I’ve taken to telling them that the Civil Rights Movement is getting born again.
Most of them have read a news story or seen coverage of protests against the extremist takeover of NC government in the past year. (If you have an hour, Bill Moyer’s “State of Conflict” is probably the most informative intro.)
But big business is funding quiet extremism everywhere. What my friends want to know is what happened to inspire over a hundred thousand people to rally at the NC Legislature last summer. How in one summer did half as many people (945) get arrested in one state as were arrested nationwide in 1960′s sit-in movement. And how, many have wondered over the past few weeks, did more than 80,000 people march on a state capitol to demand change?
I wrote a report for Sojourners Magazine last summer, briefly chronicling how a coalition led by a dynamic African-American preacher began to organize seven years ago for Historic Thousands on Jones Street.
But I think this photo taken by my buddy Franklin Golden captures it best. Like Dr. King, Rev. Barber is a great preacher, skilled at bringing the best of the Afro-American preaching tradition together with policy analysis and an appeal to the moral center of the common good in Western political thought. But Rev. Barber isn’t just a good preacher. He’s also a student of NC’s greatest organizer, Ella Baker, who insisted that “strong people don’t need strong leaders.” They called Ella Baker the “Fundi” because she held the wisdom of ages while putting the young people out front, gentling whispering in their ears that they too could lead. I love this picture because it captures the fire of the prophet in the background while foregrounding the strong image of a child who’s been empowered.
Is there a name for this kind of leadership? Where does it come from and how is it sustained?
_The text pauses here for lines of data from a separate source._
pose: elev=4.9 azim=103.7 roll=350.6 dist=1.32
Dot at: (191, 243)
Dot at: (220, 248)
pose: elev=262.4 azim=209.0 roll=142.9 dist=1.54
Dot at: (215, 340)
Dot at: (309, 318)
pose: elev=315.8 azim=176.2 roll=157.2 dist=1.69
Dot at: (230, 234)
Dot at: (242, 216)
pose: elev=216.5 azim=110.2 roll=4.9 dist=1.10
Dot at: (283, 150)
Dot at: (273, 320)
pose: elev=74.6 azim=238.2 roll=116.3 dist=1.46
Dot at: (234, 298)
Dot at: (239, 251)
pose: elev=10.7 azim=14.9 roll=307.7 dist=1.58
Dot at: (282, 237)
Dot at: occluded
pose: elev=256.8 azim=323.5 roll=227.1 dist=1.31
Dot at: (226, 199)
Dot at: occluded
Peter Heltzel and Alexia Salvatiera have written a book, Faith-Rooted Organizing, that gives language to the revival we’ve been experiencing in NC. I’ve been encouraged over the past decade to witness the beginnings of a justice revival among white evangelicals in the US. Annual gatherings like CCDA and the Justice Conference regularly bring together thousands of young people who know that a personal relationship with Jesus demands a personal relationship with the poor. In this beloved community, they are learning to hunger and thirst for justice.
But what wells do we have to draw from once our thirst for justice has been whetted? Alexia and Peter have given us a great primer for introducing young folks to the world of organizing. Those who are not already familiar with Saul Alinsky’s ground-breaking work may not immediately understand the polemic for “faith-rooted organizing” as a distinctive model in the early chapters. (If not, they would do well to read his Rules for Radicals alongside this work.) But the key components are sound, the stories inspiring, and the elder’s voices wise and worth listening to.
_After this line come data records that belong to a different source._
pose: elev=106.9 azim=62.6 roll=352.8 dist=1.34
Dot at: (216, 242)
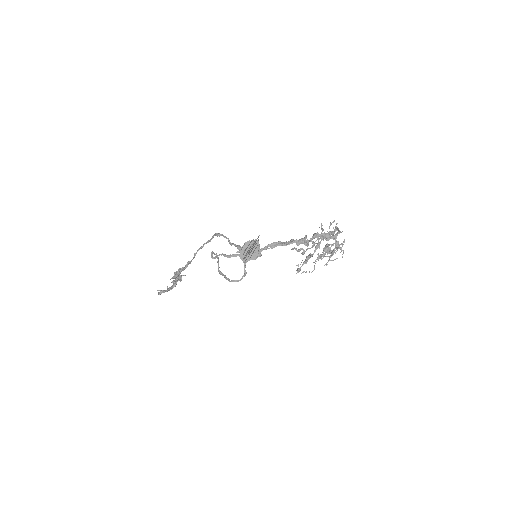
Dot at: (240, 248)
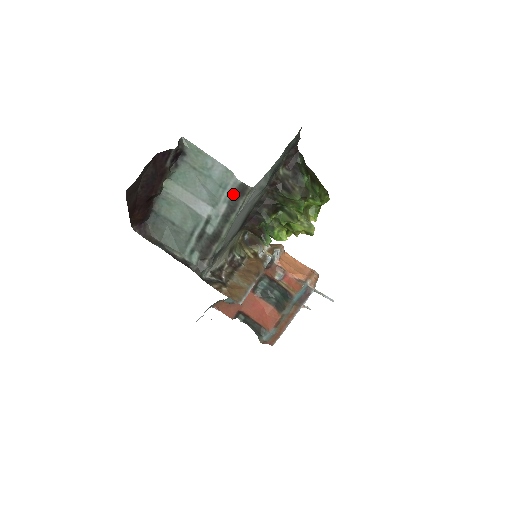
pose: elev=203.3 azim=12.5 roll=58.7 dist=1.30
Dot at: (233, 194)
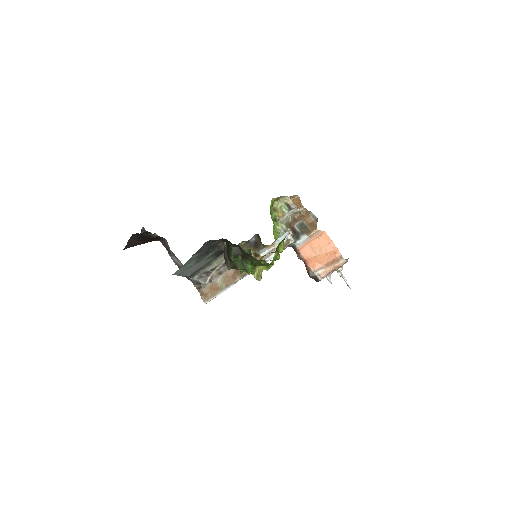
Dot at: occluded
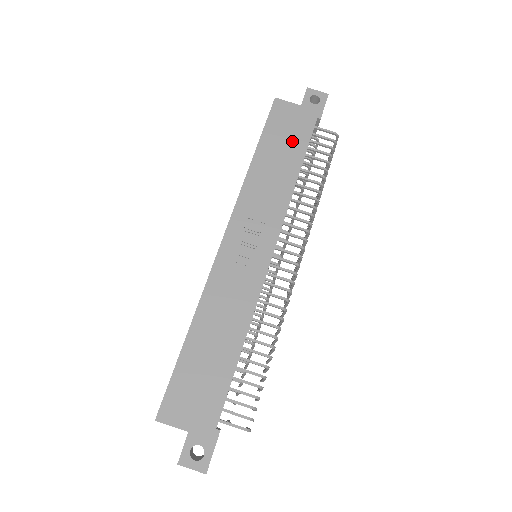
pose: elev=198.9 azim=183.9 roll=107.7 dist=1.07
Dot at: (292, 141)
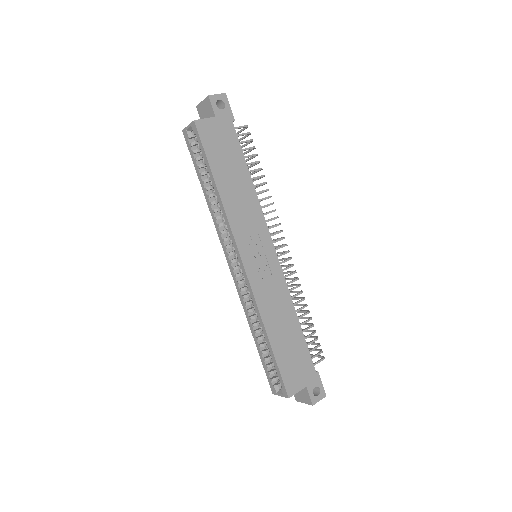
Dot at: (231, 154)
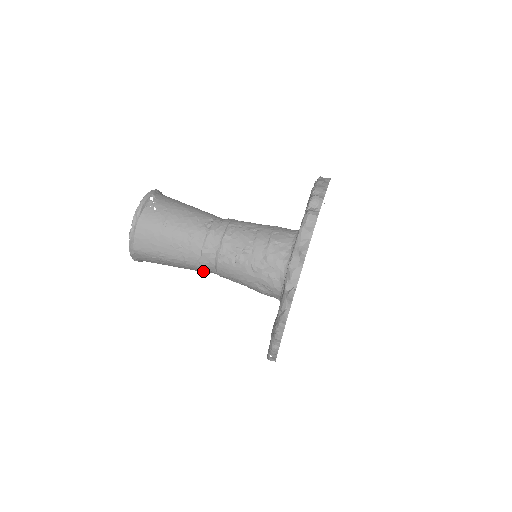
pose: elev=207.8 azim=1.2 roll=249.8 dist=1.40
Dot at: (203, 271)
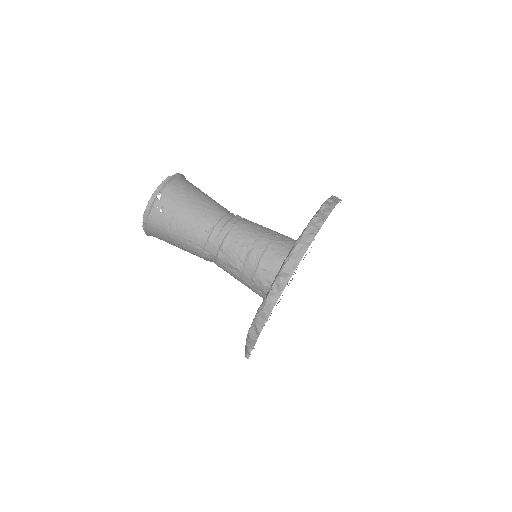
Dot at: occluded
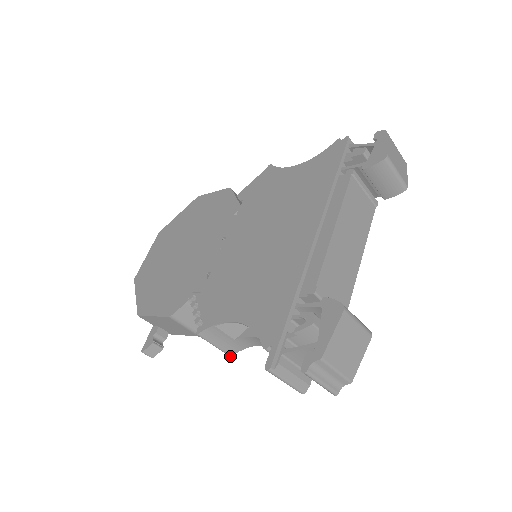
The Foreword Together Movement in North Carolina is preparing now for a Freedom Summer Project. 50 young people from across the state are going to follow Rev. Barber’s lead and the legacy of those who gave so much in MS 50 years ago. They’re going into communities across our state to build up the new world that they know is possible. I want to get a copy of Faith-Rooted Organizing into each of their hands. But not just theirs. I hope every person of faith who prays “thy kingdom come, thy will be done” will use this tool to learn how they can pray that prayer with their hands and feet.